(Data under study begins)

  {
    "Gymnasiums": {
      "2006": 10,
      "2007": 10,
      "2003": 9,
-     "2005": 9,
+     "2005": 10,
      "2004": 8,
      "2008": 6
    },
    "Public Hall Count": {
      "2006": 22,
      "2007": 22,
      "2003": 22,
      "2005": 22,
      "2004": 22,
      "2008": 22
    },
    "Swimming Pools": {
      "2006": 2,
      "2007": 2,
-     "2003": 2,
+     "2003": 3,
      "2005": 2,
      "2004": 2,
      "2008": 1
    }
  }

(Data under study ends)
(Data under study begins)

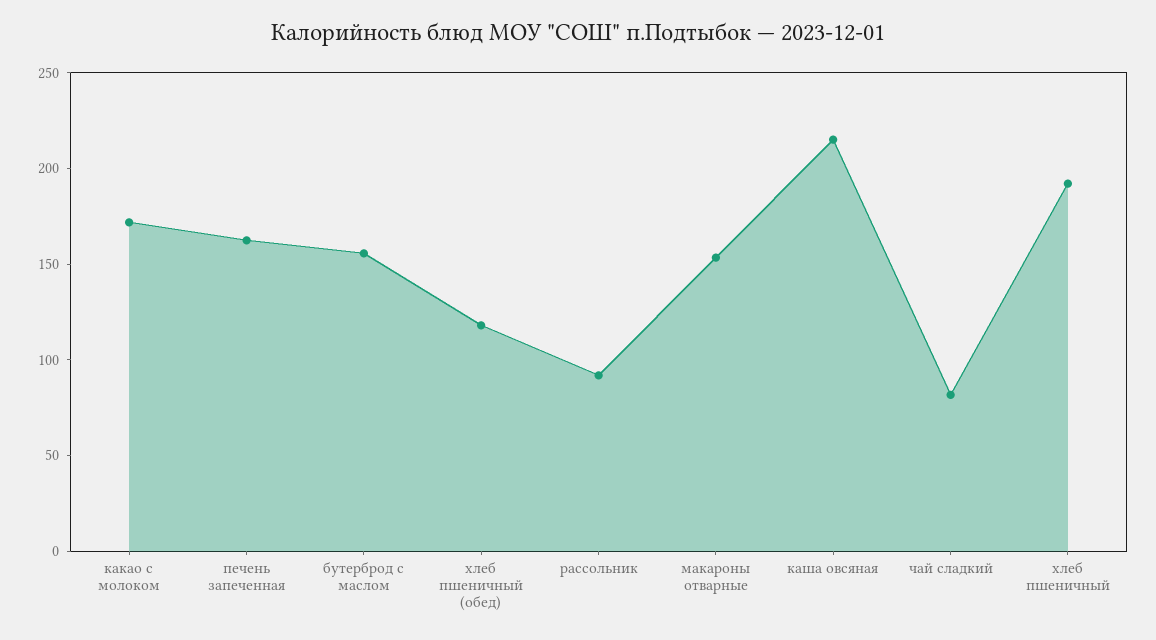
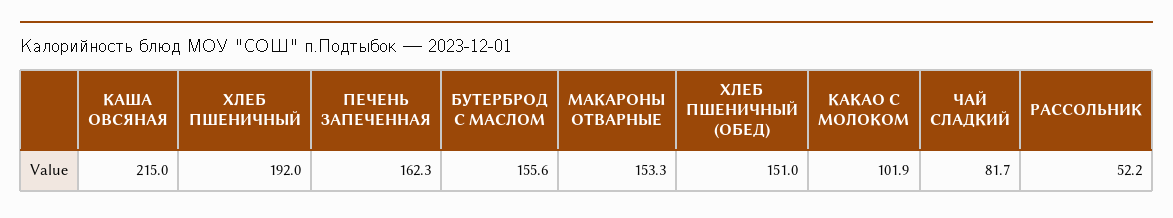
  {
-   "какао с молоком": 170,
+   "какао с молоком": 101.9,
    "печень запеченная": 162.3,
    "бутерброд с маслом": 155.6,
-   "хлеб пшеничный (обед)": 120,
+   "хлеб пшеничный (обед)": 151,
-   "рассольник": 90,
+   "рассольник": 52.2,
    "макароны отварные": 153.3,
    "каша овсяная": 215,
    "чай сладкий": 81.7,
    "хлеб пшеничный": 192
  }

(Data under study ends)

* _Required work_: Whenever the word "какао" shows up in a line of the entries, list that line.

* _Exercise output_:
-   "какао с молоком": 170,
+   "какао с молоком": 101.9,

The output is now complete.